---- TRECHO

Os meios de comunicação, o Ministério da Agricultura são hegemonizados pelo capital e o agronegócio. Por mais que se saiba dos altos índices de agrotóxicos e dos riscos dos transgênicos, o debate avança pouco.

Mas temos tido êxito. Estamos realizando uma transição agroecológica na nossa base. Então muita gente que produzia com veneno hoje produz sem ou já diminuiu bastante. É uma discussão de médio prazo. Acreditamos que as futuras gerações vão ter outra concepção de agricultura pro campo.

A sociedade tem a visão do camponês como alguém atrasado. Como quebrar essa visão?

Há uma cultura pesada em cima do campesinato, e isso foi intencional, porque tinha que ter uma migração de pessoas para trabalhar nas grandes fábricas e esvaziar o campo, garantindo o domínio do latifúndio.

E não é só pela economia ou política que se esvazia o campo, é pela cultura. Desde o Jeca Tatu já se falava que o campesinato era atrasado, feio, tinha dente quebrado e que o país precisava de uma coisa mais moderna, do progresso.

Mas não puxamos um campesinato saudosista, e sim um que dialogue com esse tempo que vivemos século. As tradições ruins, como o machismo, podem ficar lá pra trás.

O campesinato não vai ter o dente estragado, vai ser médico, jornalista, vai lutar por uma cultura melhor, um bem estar maior para sua família e comunidade, porque ele não quer vir para a cidade disputar as políticas públicas da cidade, que não conseguem atender nem quem já mora aqui.

--------

TAREFA
Por favor, transcreva na íntegra o trecho acima sobre o campesinato, sem mudar nenhuma palavra.

---- TRECHO DOS DADOS

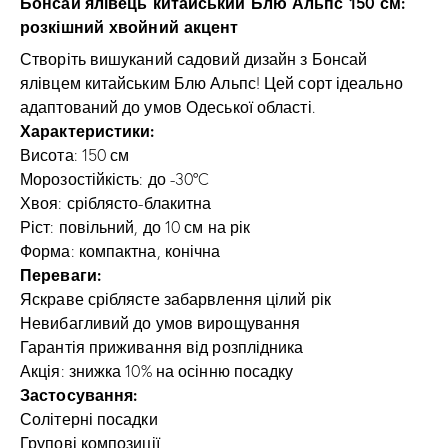
Бонсай
ялівець китайський Блю Альпс 150 см:
розкішний хвойний акцент
Створіть вишуканий садовий дизайн з Бонсай
ялівцем китайським Блю Альпс! Цей сорт ідеально
адаптований до умов Одеської області.
Характеристики:
Висота: 150 см
Морозостійкість: до -30°C
Хвоя: сріблясто-блакитна
Ріст: повільний, до 10 см на рік
Форма: компактна, конічна
Переваги:
Яскраве сріблясте забарвлення цілий рік
Невибагливий до умов вирощування
Гарантія приживання від розплідника
Акція: знижка 10% на осінню посадку
Застосування:
Солітерні посадки
Групові композиції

--------

RESPOSTA DO EXERCÍCIO
Os meios de comunicação, o Ministério da Agricultura são hegemonizados pelo capital e o agronegócio. Por mais que se saiba dos altos índices de agrotóxicos e dos riscos dos transgênicos, o debate avança pouco.

Mas temos tido êxito. Estamos realizando uma transição agroecológica na nossa base. Então muita gente que produzia com veneno hoje produz sem ou já diminuiu bastante. É uma discussão de médio prazo. Acreditamos que as futuras gerações vão ter outra concepção de agricultura pro campo.

A sociedade tem a visão do camponês como alguém atrasado. Como quebrar essa visão?

Há uma cultura pesada em cima do campesinato, e isso foi intencional, porque tinha que ter uma migração de pessoas para trabalhar nas grandes fábricas e esvaziar o campo, garantindo o domínio do latifúndio.

E não é só pela economia ou política que se esvazia o campo, é pela cultura. Desde o Jeca Tatu já se falava que o campesinato era atrasado, feio, tinha dente quebrado e que o país precisava de uma coisa mais moderna, do progresso.

Mas não puxamos um campesinato saudosista, e sim um que dialogue com esse tempo que vivemos século. As tradições ruins, como o machismo, podem ficar lá pra trás.

O campesinato não vai ter o dente estragado, vai ser médico, jornalista, vai lutar por uma cultura melhor, um bem estar maior para sua família e comunidade, porque ele não quer vir para a cidade disputar as políticas públicas da cidade, que não conseguem atender nem quem já mora aqui.